Omit the pictures, then write out every entry exactly as it reads.
*** INPUT MATERIAL ***
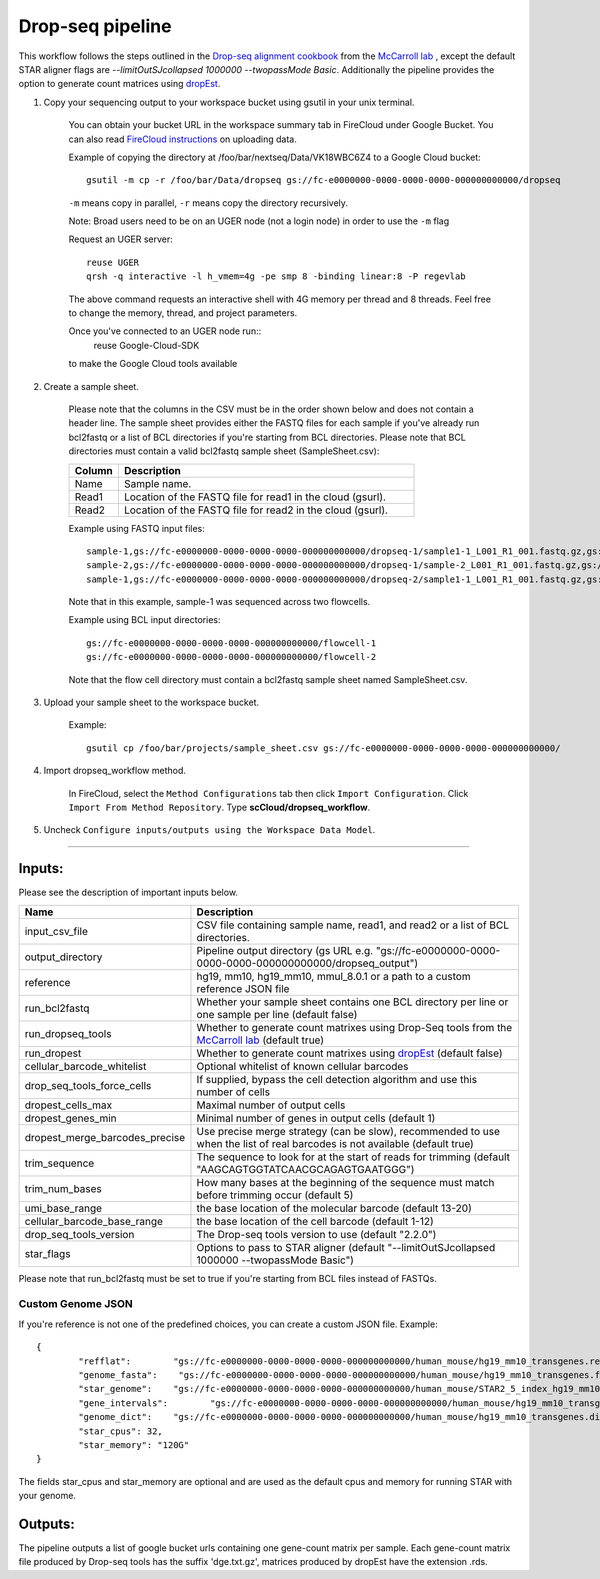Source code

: Drop-seq pipeline
-------------------------------------------------------------

This workflow follows the steps outlined in the `Drop-seq alignment cookbook`_ from the `McCarroll lab`_ , except the default STAR aligner flags are *--limitOutSJcollapsed 1000000 --twopassMode Basic*.
Additionally the pipeline provides the option to generate count matrices using  `dropEst`_.

#. Copy your sequencing output to your workspace bucket using gsutil in your unix terminal.

	You can obtain your bucket URL in the workspace summary tab in FireCloud under Google Bucket. You can also read `FireCloud instructions`_ on uploading data.

	Example of copying the directory at /foo/bar/nextseq/Data/VK18WBC6Z4 to a Google Cloud bucket::

		gsutil -m cp -r /foo/bar/Data/dropseq gs://fc-e0000000-0000-0000-0000-000000000000/dropseq

	``-m`` means copy in parallel, ``-r`` means copy the directory recursively.

	Note: Broad users need to be on an UGER node (not a login node) in order to use the ``-m`` flag

	Request an UGER server::

		reuse UGER
		qrsh -q interactive -l h_vmem=4g -pe smp 8 -binding linear:8 -P regevlab

	The above command requests an interactive shell with 4G memory per thread and 8 threads. Feel free to change the memory, thread, and project parameters.

	Once you've connected to an UGER node run::
		reuse Google-Cloud-SDK

	to make the Google Cloud tools available



#. Create a sample sheet.

	Please note that the columns in the CSV must be in the order shown below and does not contain a header line.
	The sample sheet provides either the FASTQ files for each sample if you've already run bcl2fastq or a list of BCL directories if you're starting from BCL directories.
	Please note that BCL directories must contain a valid bcl2fastq sample sheet (SampleSheet.csv):


	.. list-table::
		:widths: 5 30
		:header-rows: 1

		* - Column
		  - Description
		* - Name
		  - Sample name.
		* - Read1
		  - Location of the FASTQ file for read1 in the cloud (gsurl).
		* - Read2
		  - Location of the FASTQ file for read2 in the cloud (gsurl).

	Example using FASTQ input files::

		sample-1,gs://fc-e0000000-0000-0000-0000-000000000000/dropseq-1/sample1-1_L001_R1_001.fastq.gz,gs://fc-e0000000-0000-0000-0000-000000000000/dropseq-1/sample-1_L001_R2_001.fastq.gz
		sample-2,gs://fc-e0000000-0000-0000-0000-000000000000/dropseq-1/sample-2_L001_R1_001.fastq.gz,gs://fc-e0000000-0000-0000-0000-000000000000/dropseq-1/sample-2_L001_R2_001.fastq.gz
		sample-1,gs://fc-e0000000-0000-0000-0000-000000000000/dropseq-2/sample1-1_L001_R1_001.fastq.gz,gs://fc-e0000000-0000-0000-0000-000000000000/dropseq-2/sample-1_L001_R2_001.fastq.gz


	Note that in this example, sample-1 was sequenced across two flowcells.


	Example using BCL input directories::

		gs://fc-e0000000-0000-0000-0000-000000000000/flowcell-1
		gs://fc-e0000000-0000-0000-0000-000000000000/flowcell-2


	Note that the flow cell directory must contain a bcl2fastq sample sheet named SampleSheet.csv.

#. Upload your sample sheet to the workspace bucket.

	Example::

		gsutil cp /foo/bar/projects/sample_sheet.csv gs://fc-e0000000-0000-0000-0000-000000000000/


#. Import dropseq_workflow method.

	In FireCloud, select the ``Method Configurations`` tab then click ``Import Configuration``. Click ``Import From Method Repository``. Type **scCloud/dropseq_workflow**.

#. Uncheck ``Configure inputs/outputs using the Workspace Data Model``.


---------------------------------

Inputs:
^^^^^^^

Please see the description of important inputs below.

.. list-table::
	:widths: 5 30
	:header-rows: 1

	* - Name
	  - Description
	* - input_csv_file
	  - CSV file containing sample name, read1, and read2 or a list of BCL directories.
	* - output_directory
	  - Pipeline output directory (gs URL e.g. "gs://fc-e0000000-0000-0000-0000-000000000000/dropseq_output")
	* - reference
	  - hg19, mm10, hg19_mm10, mmul_8.0.1 or a path to a custom reference JSON file
	* - run_bcl2fastq
	  - Whether your sample sheet contains one BCL directory per line or one sample per line (default false)
	* - run_dropseq_tools
	  - Whether to generate count matrixes using Drop-Seq tools from the `McCarroll lab`_ (default true)
	* - run_dropest
	  - Whether to generate count matrixes using `dropEst`_ (default false)
	* - cellular_barcode_whitelist
	  - Optional whitelist of known cellular barcodes
	* - drop_seq_tools_force_cells
	  - If supplied, bypass the cell detection algorithm and use this number of cells
	* - dropest_cells_max
	  - Maximal number of output cells
	* - dropest_genes_min
	  - Minimal number of genes in output cells (default 1)
	* - dropest_merge_barcodes_precise
	  - Use precise merge strategy (can be slow), recommended to use when the list of real barcodes is not available (default true)
	* - trim_sequence
	  - The sequence to look for at the start of reads for trimming (default "AAGCAGTGGTATCAACGCAGAGTGAATGGG")
	* - trim_num_bases
	  - How many bases at the beginning of the sequence must match before trimming occur (default 5)
	* - umi_base_range
	  - the base location of the molecular barcode (default 13-20)
	* - cellular_barcode_base_range
	  - the base location of the cell barcode (default 1-12)
	* - drop_seq_tools_version
	  - The Drop-seq tools version to use (default "2.2.0")
	* - star_flags
	  - Options to pass to STAR aligner (default "--limitOutSJcollapsed 1000000 --twopassMode Basic")


Please note that run_bcl2fastq must be set to true if you're starting from BCL files instead of FASTQs.

Custom Genome JSON
===================

If you're reference is not one of the predefined choices, you can create a custom JSON file. Example::

	{
		"refflat":	  "gs://fc-e0000000-0000-0000-0000-000000000000/human_mouse/hg19_mm10_transgenes.refFlat",
		"genome_fasta":	   "gs://fc-e0000000-0000-0000-0000-000000000000/human_mouse/hg19_mm10_transgenes.fasta",
		"star_genome":	  "gs://fc-e0000000-0000-0000-0000-000000000000/human_mouse/STAR2_5_index_hg19_mm10.tar.gz",
		"gene_intervals":	 "gs://fc-e0000000-0000-0000-0000-000000000000/human_mouse/hg19_mm10_transgenes.genes.intervals",
		"genome_dict":	  "gs://fc-e0000000-0000-0000-0000-000000000000/human_mouse/hg19_mm10_transgenes.dict",
		"star_cpus": 32,
		"star_memory": "120G"
	}

The fields star_cpus and star_memory are optional and are used as the default cpus and memory for running STAR with your genome.


Outputs:
^^^^^^^^

The pipeline outputs a list of google bucket urls containing one gene-count matrix per sample. Each gene-count matrix file produced by Drop-seq tools has the suffix 'dge.txt.gz', matrices produced by dropEst have the extension .rds.

.. _FireCloud instructions: https://software.broadinstitute.org/firecloud/documentation/article?id=10574
.. _Drop-seq alignment cookbook: https://github.com/broadinstitute/Drop-seq/blob/master/doc/Drop-seq_Alignment_Cookbook.pdf
.. _McCarroll lab: http://mccarrolllab.org/dropseq-1/
.. _dropEst: https://github.com/hms-dbmi/dropEst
*** End of INPUT MATERIAL ***
ANSWER TO THIS PROBLEM
Source code

: Drop-seq pipeline
-------------------------------------------------------------

This workflow follows the steps outlined in the `Drop-seq alignment cookbook`_ from the `McCarroll lab`_ , except the default STAR aligner flags are *--limitOutSJcollapsed 1000000 --twopassMode Basic*.
Additionally the pipeline provides the option to generate count matrices using  `dropEst`_.

#. Copy your sequencing output to your workspace bucket using gsutil in your unix terminal.

	You can obtain your bucket URL in the workspace summary tab in FireCloud under Google Bucket. You can also read `FireCloud instructions`_ on uploading data.

	Example of copying the directory at /foo/bar/nextseq/Data/VK18WBC6Z4 to a Google Cloud bucket::

		gsutil -m cp -r /foo/bar/Data/dropseq gs://fc-e0000000-0000-0000-0000-000000000000/dropseq

	``-m`` means copy in parallel, ``-r`` means copy the directory recursively.

	Note: Broad users need to be on an UGER node (not a login node) in order to use the ``-m`` flag

	Request an UGER server::

		reuse UGER
		qrsh -q interactive -l h_vmem=4g -pe smp 8 -binding linear:8 -P regevlab

	The above command requests an interactive shell with 4G memory per thread and 8 threads. Feel free to change the memory, thread, and project parameters.

	Once you've connected to an UGER node run::
		reuse Google-Cloud-SDK

	to make the Google Cloud tools available



#. Create a sample sheet.

	Please note that the columns in the CSV must be in the order shown below and does not contain a header line.
	The sample sheet provides either the FASTQ files for each sample if you've already run bcl2fastq or a list of BCL directories if you're starting from BCL directories.
	Please note that BCL directories must contain a valid bcl2fastq sample sheet (SampleSheet.csv):


	.. list-table::
		:widths: 5 30
		:header-rows: 1

		* - Column
		  - Description
		* - Name
		  - Sample name.
		* - Read1
		  - Location of the FASTQ file for read1 in the cloud (gsurl).
		* - Read2
		  - Location of the FASTQ file for read2 in the cloud (gsurl).

	Example using FASTQ input files::

		sample-1,gs://fc-e0000000-0000-0000-0000-000000000000/dropseq-1/sample1-1_L001_R1_001.fastq.gz,gs://fc-e0000000-0000-0000-0000-000000000000/dropseq-1/sample-1_L001_R2_001.fastq.gz
		sample-2,gs://fc-e0000000-0000-0000-0000-000000000000/dropseq-1/sample-2_L001_R1_001.fastq.gz,gs://fc-e0000000-0000-0000-0000-000000000000/dropseq-1/sample-2_L001_R2_001.fastq.gz
		sample-1,gs://fc-e0000000-0000-0000-0000-000000000000/dropseq-2/sample1-1_L001_R1_001.fastq.gz,gs://fc-e0000000-0000-0000-0000-000000000000/dropseq-2/sample-1_L001_R2_001.fastq.gz


	Note that in this example, sample-1 was sequenced across two flowcells.


	Example using BCL input directories::

		gs://fc-e0000000-0000-0000-0000-000000000000/flowcell-1
		gs://fc-e0000000-0000-0000-0000-000000000000/flowcell-2


	Note that the flow cell directory must contain a bcl2fastq sample sheet named SampleSheet.csv.

#. Upload your sample sheet to the workspace bucket.

	Example::

		gsutil cp /foo/bar/projects/sample_sheet.csv gs://fc-e0000000-0000-0000-0000-000000000000/


#. Import dropseq_workflow method.

	In FireCloud, select the ``Method Configurations`` tab then click ``Import Configuration``. Click ``Import From Method Repository``. Type **scCloud/dropseq_workflow**.

#. Uncheck ``Configure inputs/outputs using the Workspace Data Model``.


---------------------------------

Inputs:
^^^^^^^

Please see the description of important inputs below.

.. list-table::
	:widths: 5 30
	:header-rows: 1

	* - Name
	  - Description
	* - input_csv_file
	  - CSV file containing sample name, read1, and read2 or a list of BCL directories.
	* - output_directory
	  - Pipeline output directory (gs URL e.g. "gs://fc-e0000000-0000-0000-0000-000000000000/dropseq_output")
	* - reference
	  - hg19, mm10, hg19_mm10, mmul_8.0.1 or a path to a custom reference JSON file
	* - run_bcl2fastq
	  - Whether your sample sheet contains one BCL directory per line or one sample per line (default false)
	* - run_dropseq_tools
	  - Whether to generate count matrixes using Drop-Seq tools from the `McCarroll lab`_ (default true)
	* - run_dropest
	  - Whether to generate count matrixes using `dropEst`_ (default false)
	* - cellular_barcode_whitelist
	  - Optional whitelist of known cellular barcodes
	* - drop_seq_tools_force_cells
	  - If supplied, bypass the cell detection algorithm and use this number of cells
	* - dropest_cells_max
	  - Maximal number of output cells
	* - dropest_genes_min
	  - Minimal number of genes in output cells (default 1)
	* - dropest_merge_barcodes_precise
	  - Use precise merge strategy (can be slow), recommended to use when the list of real barcodes is not available (default true)
	* - trim_sequence
	  - The sequence to look for at the start of reads for trimming (default "AAGCAGTGGTATCAACGCAGAGTGAATGGG")
	* - trim_num_bases
	  - How many bases at the beginning of the sequence must match before trimming occur (default 5)
	* - umi_base_range
	  - the base location of the molecular barcode (default 13-20)
	* - cellular_barcode_base_range
	  - the base location of the cell barcode (default 1-12)
	* - drop_seq_tools_version
	  - The Drop-seq tools version to use (default "2.2.0")
	* - star_flags
	  - Options to pass to STAR aligner (default "--limitOutSJcollapsed 1000000 --twopassMode Basic")


Please note that run_bcl2fastq must be set to true if you're starting from BCL files instead of FASTQs.

Custom Genome JSON
===================

If you're reference is not one of the predefined choices, you can create a custom JSON file. Example::

	{
		"refflat":	  "gs://fc-e0000000-0000-0000-0000-000000000000/human_mouse/hg19_mm10_transgenes.refFlat",
		"genome_fasta":	   "gs://fc-e0000000-0000-0000-0000-000000000000/human_mouse/hg19_mm10_transgenes.fasta",
		"star_genome":	  "gs://fc-e0000000-0000-0000-0000-000000000000/human_mouse/STAR2_5_index_hg19_mm10.tar.gz",
		"gene_intervals":	 "gs://fc-e0000000-0000-0000-0000-000000000000/human_mouse/hg19_mm10_transgenes.genes.intervals",
		"genome_dict":	  "gs://fc-e0000000-0000-0000-0000-000000000000/human_mouse/hg19_mm10_transgenes.dict",
		"star_cpus": 32,
		"star_memory": "120G"
	}

The fields star_cpus and star_memory are optional and are used as the default cpus and memory for running STAR with your genome.


Outputs:
^^^^^^^^

The pipeline outputs a list of google bucket urls containing one gene-count matrix per sample. Each gene-count matrix file produced by Drop-seq tools has the suffix 'dge.txt.gz', matrices produced by dropEst have the extension .rds.

.. _FireCloud instructions: https://software.broadinstitute.org/firecloud/documentation/article?id=10574
.. _Drop-seq alignment cookbook: https://github.com/broadinstitute/Drop-seq/blob/master/doc/Drop-seq_Alignment_Cookbook.pdf
.. _McCarroll lab: http://mccarrolllab.org/dropseq-1/
.. _dropEst: https://github.com/hms-dbmi/dropEst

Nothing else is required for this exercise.